The Empire from Gideon the Ninth by Tamsyn Muir
Set in a world in which the Universe is controlled by nine houses of necromancers serving a divine emperor, Tamsyn Muir’s Gideon the Ninth is ripe for the D&D picking. This space fantasy murder mystery adventure is full of sword lesbians and every way of raising the dead imaginable. Even though readers only get to see a small fraction of what Muir’s invented world has to offer in Gideon the Ninth, there’s no reason you can’t fill in the blanks for yourself to throw your players into a creepy sci-fi-scape.
Discworld from The Color of Magic by Terry Pratchett
The late Terry Pratchett’s Discworld saga is perfect for anyone who wants to create an absurd, lighthearted game world. One of the series’s introductory novels—yes, there are several—The Color of Magic follows Rincewind, a shoddy wizard with luck that shifts between terrible and miraculous, as he leads a visitor around Ankh-Morpork: Discworld’s largest city. Although it won’t tell you everything there is to know about Discworld, this novel makes for an excellent introduction to Pratchett’s beloved fantasy series. Pick it up when you have the chance, and make a note to toss some Luggage at your players.
Dinétah from Trail of Lightning by Rebecca Roanhorse
Journey to a post-apocalyptic version of the U.S. in which the Navajo homeland, Dinétah, has become an independent nation. Rebecca Roanhorse’s Trail of Lightning follows a Diné monster hunter as she seeks revenge for her family’s deaths. Accompanied by her medicine-man partner, Roanhorse’s heroine crosses monsters and deities of Navajo legend in her search for answers. If you’re looking for a way to explain why and how your players’ characters can contact their patrons, this is the book you need to read as you start world-building.
Mid-World from The Gunslinger by Stephen King
What could make for a better sandbox than a world that’s constantly in flux? Stephen King’s Dark Tower series begins with The Gunslinger, which is pretty much your standard weird west fare. The story gets a whole lot weirder as the series continues, though. It turns out that the eponymous gunslinger and his ka-tet—think Frodo’s Fellowship, if they were all time travelers—are caught in an epic battle for good and evil, and their world, Mid-World, contains the linchpin that’s holding all of reality together. The Dark Tower series is unlike anything you’ve ever read, and it’s full of ghosts, mutants, demons, and fearsome locations for you to introduce to your players.

**EXERCISES TO COMPLETE:**
(a) In the passage on novel worlds for game settings, who travels with the Diné monster hunter in Trail of Lightning?
(b) Can you sum up the passage on novel worlds for game settings in two sentences?
(c) Take the passage on novel worlds for game settings further, picking up right after its last sentence.

**DATA EXTRACTS:**
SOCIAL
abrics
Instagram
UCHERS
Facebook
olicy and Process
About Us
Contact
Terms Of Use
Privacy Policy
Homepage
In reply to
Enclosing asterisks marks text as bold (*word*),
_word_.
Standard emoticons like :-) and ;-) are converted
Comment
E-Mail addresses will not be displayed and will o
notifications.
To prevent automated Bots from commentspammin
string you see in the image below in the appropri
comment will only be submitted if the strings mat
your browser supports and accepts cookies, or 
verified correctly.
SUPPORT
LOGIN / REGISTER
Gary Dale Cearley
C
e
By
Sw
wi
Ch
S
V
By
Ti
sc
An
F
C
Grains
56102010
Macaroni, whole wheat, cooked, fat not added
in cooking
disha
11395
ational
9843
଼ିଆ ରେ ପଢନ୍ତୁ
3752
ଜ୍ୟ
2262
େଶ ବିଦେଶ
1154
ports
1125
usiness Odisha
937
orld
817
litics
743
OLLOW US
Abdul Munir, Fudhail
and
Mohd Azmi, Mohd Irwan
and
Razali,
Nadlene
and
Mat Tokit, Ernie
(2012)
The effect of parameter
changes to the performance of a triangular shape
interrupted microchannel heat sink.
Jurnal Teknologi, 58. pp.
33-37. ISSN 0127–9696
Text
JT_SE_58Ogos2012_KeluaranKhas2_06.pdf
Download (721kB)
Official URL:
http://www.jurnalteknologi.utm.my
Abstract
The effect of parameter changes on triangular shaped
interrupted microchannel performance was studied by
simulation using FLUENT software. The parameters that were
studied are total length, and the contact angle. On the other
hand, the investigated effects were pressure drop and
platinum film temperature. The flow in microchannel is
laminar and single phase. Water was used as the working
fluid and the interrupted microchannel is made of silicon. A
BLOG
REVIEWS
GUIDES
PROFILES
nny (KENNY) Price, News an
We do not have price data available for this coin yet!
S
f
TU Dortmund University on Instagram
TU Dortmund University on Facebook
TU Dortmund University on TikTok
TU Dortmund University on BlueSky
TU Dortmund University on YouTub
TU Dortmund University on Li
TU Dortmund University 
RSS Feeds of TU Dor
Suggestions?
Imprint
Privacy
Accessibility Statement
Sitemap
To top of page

---

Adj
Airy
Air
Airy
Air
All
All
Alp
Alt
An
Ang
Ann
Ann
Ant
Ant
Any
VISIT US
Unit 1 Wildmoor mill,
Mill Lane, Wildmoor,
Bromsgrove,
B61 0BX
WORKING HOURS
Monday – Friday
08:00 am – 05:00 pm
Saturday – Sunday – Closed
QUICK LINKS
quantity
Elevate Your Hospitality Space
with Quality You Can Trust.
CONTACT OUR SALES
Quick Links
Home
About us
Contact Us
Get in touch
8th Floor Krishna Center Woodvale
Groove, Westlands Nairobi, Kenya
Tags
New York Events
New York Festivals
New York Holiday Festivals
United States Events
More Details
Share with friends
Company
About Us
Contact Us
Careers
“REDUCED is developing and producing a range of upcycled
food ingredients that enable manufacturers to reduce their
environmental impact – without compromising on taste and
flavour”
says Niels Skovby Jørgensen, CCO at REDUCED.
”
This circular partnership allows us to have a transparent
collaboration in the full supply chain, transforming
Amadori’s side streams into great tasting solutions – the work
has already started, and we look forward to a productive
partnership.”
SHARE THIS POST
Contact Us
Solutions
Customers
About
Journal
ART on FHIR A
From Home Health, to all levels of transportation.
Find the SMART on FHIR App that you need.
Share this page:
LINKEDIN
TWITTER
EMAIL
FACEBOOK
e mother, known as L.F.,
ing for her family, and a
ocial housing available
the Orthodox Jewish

**TASK ANSWERS:**
(a) Her medicine-man partner accompanies her.

(b) The passage recommends four novel worlds as starting points for building a game world: the necromancer-ruled Empire of Gideon the Ninth, Terry Pratchett's absurd Discworld, the independent Navajo nation of Dinétah in Trail of Lightning, and the ever-shifting Mid-World of Stephen King's The Gunslinger. For each one it outlines the story's premise and suggests what to bring to players, from Discworld's Luggage to Navajo deities that explain contact with patrons to Mid-World's ghosts, mutants, and demons.

(c)
The Radch Empire from Ancillary Justice by Ann Leckie
So you’re looking for invented worlds to set your next D&D campaign in, but you want to trade magic wands for laser guns? Say no more. Ann Leckie’s Imperial Radch trilogy is exactly what you’ve been looking for. The adventure begins in Ancillary Justice. In Leckie’s world, battles are fought using AI soldiers called ancillaries. One ancillary, Breq, is the sole survivor of a mysterious ship crash. Carrying a piece of the ship’s consciousness with her, Breq tries to piece together what happened to her all those years ago. If you want your D&D campaign full of combat and intrigue, this is the setting you need to steal from.
Louisiana from River of Teeth by Sarah Gailey
I know what you’re thinking. What’s so special about Louisiana, right? Sarah Gailey’s River of Teeth will make sure you never look at the bayou the same way again. In the real-life 19th century, the U.S. floated the idea of importing hippos to be raised for meat in the southern swamps. In River of Teeth, the initiative actually happened, leaving hippos to become an invasive species. So take a page from Gailey’s book: Throw your players into an ostensibly familiar setting, and then present them with the last creature they expect to encounter: a giant hippo.